**Source document**

1. Parties and Contested Domain Name
The complainant is Husky Oil Operations Limited, 707 - 8th Avenue S.W. PO Box 6525, Station D Calgary Alberta T2P 4J8. The respondent is Cameron Knowlton #201-10 Sierra Morena Mews SW Calgary Alberta T3H 3K5 Canada. The contested domain name is huskyoil.com and the registrar is Network Solutions.
2. Procedural History
The electronic version of the Complaint form was filed on-line through eResolution's Website on October 23, 2001. The hardcopy of the Complaint Form and annexes were received on October 23, 2001. Payment was received on October 24, 2001.
Upon receiving all the required information, eResolution's clerk proceeded to:
- Confirm the identity of the Registrar for the contested Domain Name;
- Verify the Registrar's Whois Database and confirm all the essential contact information for Respondent;
- Verify if the contested Domain Name resolved to an active Web page;
- Verify if the Complaint was administratively compliant.
This inquiry lead the Clerk of eResolution to the following conclusions: the Registrar is Network Solutions, the Whois database contains all the required contact information, the contested Domain Name resolves to an active Web page and the Complaint is administratively compliant.
An email was sent to the Registrar by eResolution Clerk's Office to obtain confirmation and a copy of the Registration Agreement on October 23, 2001. The requested information was received October 24, 2001.
The Clerk then proceeded to send a copy of the Complaint Form and the required Cover Sheet in accordance with paragraph 2 (a) of the ICANN's Rules for Uniform Domain Name Dispute Resolution Policy. The Clerk's Office fulfilled all its responsibilities under Paragraph 2(a) in forwarding the Complaint to the Respondent, notifying the Complainant, the concerned Registrar and ICANN on October 25, 2001. This date is the official commencement date of the administrative proceeding.
No emails were returned 'undeliverable'. All the faxes were successful.
The complaint, official notification and all the annexes were sent via registered mail with proof of service, to the respondent. According to the Canada Post tracking system, all were delivered.
On November 19, 2001, the Respondent submitted, via eResolution Internet site, his response
On November 28, 2001, the Clerk's Office contacted Ethan Katsh, and requested that he acts as panelist in this case.
On November 30, 2001, Ethan Katsh accepted to act as panelist in this case and filed the necessary Declaration of Independence and Impartiality.
On December 3, 2001, the Clerk's Office forwarded a user name and a password to Ethan Katsh, allowing him to access the Complaint Form, the Response Form, and the evidence through eResolution's Automated Docket Management System.
On December 3, 2001, the parties were notified that Ethan Katsh had been appointed as sole Panelist"
3. Factual Background
The respondent, Cameron Knowlton, registered the domain name huskyoil.com through Network Solutions on October 13, 1998. The complainant, Husky Oil Co. registered the domain name husky-oil.com on January 12, 1996. Husky Oil is an oil and gas company based in Calgary, Alberta. It was known as Husky Oil and, since a merger with Renaissance Energy in 2000, is known as Husky Energy.

**Provided information**
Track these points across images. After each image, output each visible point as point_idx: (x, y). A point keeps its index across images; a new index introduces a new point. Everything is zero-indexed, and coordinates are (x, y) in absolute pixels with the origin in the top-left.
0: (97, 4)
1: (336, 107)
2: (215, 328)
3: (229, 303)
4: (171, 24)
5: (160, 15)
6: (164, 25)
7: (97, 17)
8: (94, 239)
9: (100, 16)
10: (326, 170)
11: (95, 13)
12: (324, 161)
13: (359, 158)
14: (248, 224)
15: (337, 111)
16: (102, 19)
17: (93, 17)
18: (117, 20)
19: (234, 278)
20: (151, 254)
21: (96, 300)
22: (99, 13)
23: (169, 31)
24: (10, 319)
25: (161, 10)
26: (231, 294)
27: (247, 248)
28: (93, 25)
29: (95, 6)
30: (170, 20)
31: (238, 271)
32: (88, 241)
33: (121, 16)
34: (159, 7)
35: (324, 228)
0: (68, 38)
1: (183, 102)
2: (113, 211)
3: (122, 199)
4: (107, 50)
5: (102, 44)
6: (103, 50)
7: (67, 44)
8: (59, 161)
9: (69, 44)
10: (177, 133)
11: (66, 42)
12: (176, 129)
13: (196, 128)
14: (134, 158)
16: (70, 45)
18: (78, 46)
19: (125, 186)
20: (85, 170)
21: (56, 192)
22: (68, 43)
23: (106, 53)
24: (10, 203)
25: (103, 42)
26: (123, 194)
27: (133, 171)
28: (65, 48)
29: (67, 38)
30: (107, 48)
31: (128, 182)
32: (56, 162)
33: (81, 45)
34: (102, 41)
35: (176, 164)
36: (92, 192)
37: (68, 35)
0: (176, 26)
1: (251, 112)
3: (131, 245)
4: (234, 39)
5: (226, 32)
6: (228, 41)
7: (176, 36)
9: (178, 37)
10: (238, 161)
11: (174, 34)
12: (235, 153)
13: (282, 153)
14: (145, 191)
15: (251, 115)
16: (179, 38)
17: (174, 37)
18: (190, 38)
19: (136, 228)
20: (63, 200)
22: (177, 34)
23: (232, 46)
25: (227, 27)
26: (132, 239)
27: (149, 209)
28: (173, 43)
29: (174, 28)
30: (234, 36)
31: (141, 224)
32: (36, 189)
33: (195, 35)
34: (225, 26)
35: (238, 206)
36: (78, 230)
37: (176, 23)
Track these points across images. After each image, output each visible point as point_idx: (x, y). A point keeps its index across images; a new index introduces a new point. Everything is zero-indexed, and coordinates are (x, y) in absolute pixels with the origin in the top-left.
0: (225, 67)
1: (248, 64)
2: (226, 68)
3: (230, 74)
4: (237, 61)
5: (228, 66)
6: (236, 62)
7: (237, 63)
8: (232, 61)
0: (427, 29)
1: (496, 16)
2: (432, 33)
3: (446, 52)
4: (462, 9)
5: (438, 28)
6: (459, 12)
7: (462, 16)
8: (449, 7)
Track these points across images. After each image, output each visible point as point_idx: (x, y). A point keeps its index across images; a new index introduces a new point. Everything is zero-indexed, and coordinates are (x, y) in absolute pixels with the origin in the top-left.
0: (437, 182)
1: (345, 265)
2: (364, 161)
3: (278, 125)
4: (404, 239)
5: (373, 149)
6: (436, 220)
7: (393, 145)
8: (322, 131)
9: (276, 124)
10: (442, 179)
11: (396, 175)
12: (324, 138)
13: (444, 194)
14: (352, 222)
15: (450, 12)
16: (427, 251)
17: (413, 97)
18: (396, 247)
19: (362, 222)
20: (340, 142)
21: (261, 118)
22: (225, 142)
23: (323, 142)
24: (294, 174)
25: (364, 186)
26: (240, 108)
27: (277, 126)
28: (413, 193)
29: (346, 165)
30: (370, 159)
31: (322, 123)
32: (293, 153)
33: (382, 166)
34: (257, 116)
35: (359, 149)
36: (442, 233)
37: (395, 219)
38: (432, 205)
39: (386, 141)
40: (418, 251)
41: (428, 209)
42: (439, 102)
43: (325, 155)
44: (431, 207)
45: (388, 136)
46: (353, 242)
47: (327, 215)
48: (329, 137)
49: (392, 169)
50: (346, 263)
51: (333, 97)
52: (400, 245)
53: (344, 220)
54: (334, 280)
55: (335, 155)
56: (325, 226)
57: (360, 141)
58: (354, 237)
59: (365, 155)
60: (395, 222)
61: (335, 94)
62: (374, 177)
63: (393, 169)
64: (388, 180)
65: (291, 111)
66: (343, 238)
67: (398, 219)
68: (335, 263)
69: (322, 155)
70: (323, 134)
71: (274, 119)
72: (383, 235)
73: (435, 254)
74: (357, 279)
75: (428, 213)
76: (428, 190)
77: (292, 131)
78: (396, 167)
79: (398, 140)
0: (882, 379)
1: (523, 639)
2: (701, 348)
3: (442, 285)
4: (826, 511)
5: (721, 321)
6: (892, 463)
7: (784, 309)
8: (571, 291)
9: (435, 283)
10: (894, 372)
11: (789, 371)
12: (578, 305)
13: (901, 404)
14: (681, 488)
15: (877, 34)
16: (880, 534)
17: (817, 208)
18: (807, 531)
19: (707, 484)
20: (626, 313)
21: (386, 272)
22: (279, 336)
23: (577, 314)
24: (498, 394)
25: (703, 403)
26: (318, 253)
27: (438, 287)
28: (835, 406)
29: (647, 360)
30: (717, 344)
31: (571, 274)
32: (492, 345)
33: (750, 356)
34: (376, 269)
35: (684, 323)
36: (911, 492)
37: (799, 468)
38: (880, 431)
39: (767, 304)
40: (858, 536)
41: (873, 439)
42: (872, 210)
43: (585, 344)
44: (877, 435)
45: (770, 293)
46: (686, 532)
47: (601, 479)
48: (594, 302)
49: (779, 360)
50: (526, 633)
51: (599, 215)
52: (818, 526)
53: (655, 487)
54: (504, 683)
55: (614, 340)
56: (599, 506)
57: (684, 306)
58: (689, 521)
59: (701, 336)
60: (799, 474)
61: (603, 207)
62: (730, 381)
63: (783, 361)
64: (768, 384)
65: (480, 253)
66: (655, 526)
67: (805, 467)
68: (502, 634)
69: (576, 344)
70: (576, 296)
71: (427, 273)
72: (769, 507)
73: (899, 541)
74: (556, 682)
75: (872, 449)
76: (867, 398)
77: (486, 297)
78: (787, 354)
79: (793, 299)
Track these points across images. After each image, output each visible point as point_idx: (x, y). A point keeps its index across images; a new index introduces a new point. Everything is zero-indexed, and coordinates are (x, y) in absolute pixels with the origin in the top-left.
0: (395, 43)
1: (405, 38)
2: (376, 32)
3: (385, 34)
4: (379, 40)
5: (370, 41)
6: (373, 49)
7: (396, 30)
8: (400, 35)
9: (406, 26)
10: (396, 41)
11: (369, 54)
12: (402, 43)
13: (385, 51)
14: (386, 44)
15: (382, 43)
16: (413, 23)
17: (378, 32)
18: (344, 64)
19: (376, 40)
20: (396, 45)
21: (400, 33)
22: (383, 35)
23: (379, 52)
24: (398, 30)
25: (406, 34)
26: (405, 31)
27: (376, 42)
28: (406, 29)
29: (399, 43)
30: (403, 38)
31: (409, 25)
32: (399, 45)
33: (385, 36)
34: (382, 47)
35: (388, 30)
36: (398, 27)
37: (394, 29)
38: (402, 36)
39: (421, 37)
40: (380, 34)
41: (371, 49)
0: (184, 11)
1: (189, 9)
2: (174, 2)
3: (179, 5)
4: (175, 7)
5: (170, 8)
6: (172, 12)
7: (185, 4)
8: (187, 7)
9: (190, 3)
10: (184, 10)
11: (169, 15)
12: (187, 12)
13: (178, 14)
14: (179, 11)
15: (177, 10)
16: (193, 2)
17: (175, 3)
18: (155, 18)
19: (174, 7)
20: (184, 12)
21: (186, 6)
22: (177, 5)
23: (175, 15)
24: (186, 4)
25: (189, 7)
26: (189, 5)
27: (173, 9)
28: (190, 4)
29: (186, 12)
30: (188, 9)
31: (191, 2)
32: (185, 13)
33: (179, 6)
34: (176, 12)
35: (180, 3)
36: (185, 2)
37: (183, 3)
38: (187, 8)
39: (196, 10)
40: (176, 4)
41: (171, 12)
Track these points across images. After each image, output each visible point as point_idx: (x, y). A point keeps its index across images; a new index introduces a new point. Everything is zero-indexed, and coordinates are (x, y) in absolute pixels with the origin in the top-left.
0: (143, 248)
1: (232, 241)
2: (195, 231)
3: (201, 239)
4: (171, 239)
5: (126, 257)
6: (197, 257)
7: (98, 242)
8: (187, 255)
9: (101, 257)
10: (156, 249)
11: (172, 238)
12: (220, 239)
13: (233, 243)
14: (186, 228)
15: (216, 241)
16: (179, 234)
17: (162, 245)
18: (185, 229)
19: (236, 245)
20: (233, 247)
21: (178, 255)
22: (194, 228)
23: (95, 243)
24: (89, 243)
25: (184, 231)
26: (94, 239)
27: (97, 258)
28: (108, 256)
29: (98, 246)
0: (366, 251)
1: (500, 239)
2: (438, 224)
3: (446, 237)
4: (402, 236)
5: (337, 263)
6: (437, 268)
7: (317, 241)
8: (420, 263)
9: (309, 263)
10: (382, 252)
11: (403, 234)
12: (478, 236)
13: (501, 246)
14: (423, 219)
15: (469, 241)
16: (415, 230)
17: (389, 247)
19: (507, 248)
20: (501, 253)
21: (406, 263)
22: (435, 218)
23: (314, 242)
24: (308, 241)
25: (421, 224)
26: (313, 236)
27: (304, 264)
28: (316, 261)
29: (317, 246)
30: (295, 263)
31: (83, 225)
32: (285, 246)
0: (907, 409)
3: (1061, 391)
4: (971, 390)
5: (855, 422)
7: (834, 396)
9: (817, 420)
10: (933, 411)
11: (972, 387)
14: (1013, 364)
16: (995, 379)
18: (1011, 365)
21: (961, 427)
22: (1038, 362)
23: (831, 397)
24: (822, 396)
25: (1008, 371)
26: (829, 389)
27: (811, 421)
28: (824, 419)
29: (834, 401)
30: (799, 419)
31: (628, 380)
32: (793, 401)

**Work item**
Pick up the huskyoil.com domain name dispute decision right after its last sentence and keep writing it.

**Exercise result**
4. Discussion and Findings
In order to prevail in any UDRP case, section 4a requires the complainant to prove all of the following:
1. the domain name is identical or confusingly similar to a trademark or service mark in which the complainant has rights; and
2. the respondent has no rights or legitimate interests in respect of the domain name; and
3. the domain name has been registered and is being used in bad faith.
A. Protected mark - The panel finds that "the domain name is identical or confusingly similar to a trademark or service mark in which the complainant has rights". The complainant has registered trademarks for Husky Oil and been doing business using the name Husky Oil since 1953. There is more than sufficient evidence for finding that complainant has met the first criteria of the UDRP concerning rights to a mark.
B. Legitimate use - The UDRP provides several examples of a "legitimate use" of a domain name. These include:
(i) before any notice to you of the dispute, your use of, or demonstrable preparations to use, the domain name or a name corresponding to the domain name in connection with a bona fide offering of goods or services; or
(ii) you (as an individual, business, or other organization) have been commonly known by the domain name, even if you have acquired no trademark or service mark rights; or
(iii) you are making a legitimate noncommercial or fair use of the domain name, without intent for commercial gain to misleadingly divert consumers or to tarnish the trademark or service mark at issue.
There is no evidence that the respondent meets any of these criteria for legitimate use.
C. Bad faith - The principal point of contention in this dispute is whether there has been bad faith on the part of the defendant. Complainant charges that respondent registered the domain name merely to make a profit by selling it to the complainant. There were indeed negotiations about a possible sale of the domain name and complainant, at one point, appeared willing to purchase it for $2,000. Respondent refused and made a counter-offer to sell it for 20,000.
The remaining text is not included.